━━━━━ Отрывок для работы

В Варшаве князь Станислав хлопочет о том, чтобы получить паспорт на выезд. Он обращается за паспортом непосредственно в Петербург, а чтобы сократить ожидание, выезжает в Гродно, где король Станислав-Август проводит последние невеселые месяцы своего царствования под могущественной «опекой» Репнина. Князь принимает участие в кошмарном зрелище, которым являются последние публичные королевские аудиенции. Король изменился до неузнаваемости. Худой, болезненный, грустный, лицо осунувшееся и желтое; здороваясь с людьми, он не поднимает глаз. Со всех сторон его окружают платные шпионы в костюмах придворных сановников: секретарь Фризе, маршал Фридерик Мошинский. Настороженно бдительный посланник Сивере опасается, чтобы король в последнюю минуту перед отречением не сбежал за границу, а поэтому под разными предлогами все больше ограничивает его личную свободу. Большую часть своего времени несчастный монарх уделяет унизительным стараниям устроить себе жизнь после отречения. Кроме этого, он ходит в костел, внимательно читает газеты и дискутирует с поэтом Трембецким о будущности летательных аппаратов. «Единственно его поддерживала глубокая, но лишенная крайностей набожность и неослабный интерес к европейским событиям», – меланхолично замечает князь Станислав.

━━━━━━━━━━
━━━━━ Записи набора данных

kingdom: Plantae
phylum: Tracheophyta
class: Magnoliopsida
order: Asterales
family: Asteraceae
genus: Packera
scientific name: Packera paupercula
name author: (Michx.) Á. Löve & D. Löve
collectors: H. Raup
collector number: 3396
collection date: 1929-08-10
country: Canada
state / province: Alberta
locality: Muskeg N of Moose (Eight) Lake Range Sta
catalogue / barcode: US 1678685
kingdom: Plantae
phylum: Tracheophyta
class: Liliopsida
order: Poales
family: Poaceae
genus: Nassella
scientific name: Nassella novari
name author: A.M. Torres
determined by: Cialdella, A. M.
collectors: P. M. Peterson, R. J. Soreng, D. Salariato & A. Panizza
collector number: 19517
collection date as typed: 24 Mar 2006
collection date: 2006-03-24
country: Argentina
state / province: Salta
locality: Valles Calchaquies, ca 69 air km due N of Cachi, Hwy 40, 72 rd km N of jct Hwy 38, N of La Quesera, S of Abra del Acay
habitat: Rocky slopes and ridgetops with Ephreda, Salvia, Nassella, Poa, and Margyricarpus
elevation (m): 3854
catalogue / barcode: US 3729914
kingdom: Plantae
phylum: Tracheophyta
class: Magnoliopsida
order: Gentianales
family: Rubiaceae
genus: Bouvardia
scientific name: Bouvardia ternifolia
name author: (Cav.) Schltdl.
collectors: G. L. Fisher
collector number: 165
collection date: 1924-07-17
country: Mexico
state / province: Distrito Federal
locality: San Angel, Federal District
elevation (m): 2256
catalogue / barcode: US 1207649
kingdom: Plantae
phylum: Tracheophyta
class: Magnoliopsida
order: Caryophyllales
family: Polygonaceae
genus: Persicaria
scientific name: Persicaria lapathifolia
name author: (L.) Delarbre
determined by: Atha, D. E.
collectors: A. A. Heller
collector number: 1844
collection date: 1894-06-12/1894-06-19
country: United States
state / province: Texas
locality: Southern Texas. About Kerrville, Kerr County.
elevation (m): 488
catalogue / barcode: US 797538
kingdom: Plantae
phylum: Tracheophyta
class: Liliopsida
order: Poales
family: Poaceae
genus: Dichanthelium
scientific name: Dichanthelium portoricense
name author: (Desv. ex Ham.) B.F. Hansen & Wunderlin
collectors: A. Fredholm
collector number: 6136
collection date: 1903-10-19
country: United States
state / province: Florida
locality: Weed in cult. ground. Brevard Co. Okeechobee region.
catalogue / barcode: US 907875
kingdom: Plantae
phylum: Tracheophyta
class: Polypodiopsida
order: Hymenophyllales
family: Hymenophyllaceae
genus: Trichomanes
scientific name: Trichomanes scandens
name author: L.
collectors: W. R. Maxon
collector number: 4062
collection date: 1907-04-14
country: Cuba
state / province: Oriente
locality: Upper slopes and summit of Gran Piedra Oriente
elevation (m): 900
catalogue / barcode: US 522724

━━━━━━━━━━

Цель задания:
Напишите продолжение отрывка о пребывании князя Станислава в Гродно при короле Станиславе-Августе, начав сразу после его последнего предложения. Материал для работы не понадобится.

Результат:
После двухмесячного ожидания приходит наконец паспорт из Петербурга. Племянник трогательно прощается с дядей и отправляется в путь.
Пребывание князя в России начинается для него на редкость удачно. Сразу же после приезда императрица дает ему длительную аудиенцию в Царском Селе. Во время дружеской беседы князь имеет возможность убедиться, как великолепно работает царская разведка за границей. Екатерина отлично осведомлена о всех его делах в Италии, включая строительство дома в Риме. До разговора о секвестре имений пока еще не доходит, но дальнейшим ходом визита князь очень доволен. «После богослужения императрица велела Зубову спросить у меня, не пожелаю ли я остаться к обеду. Эта необычная честь обратила на себя внимание всего двора. Я сразу понял, что дело тут не в обеде, а в том, чтобы дать всем понять, на каком положении я буду пребывать в Петербурге. Излишне добавлять, что Зубову это поручение не доставило особой радости. А я с этого времени обращался с ним так, как не осмелился бы ни один заграничный посол, не говоря уже о родственниках фаворита».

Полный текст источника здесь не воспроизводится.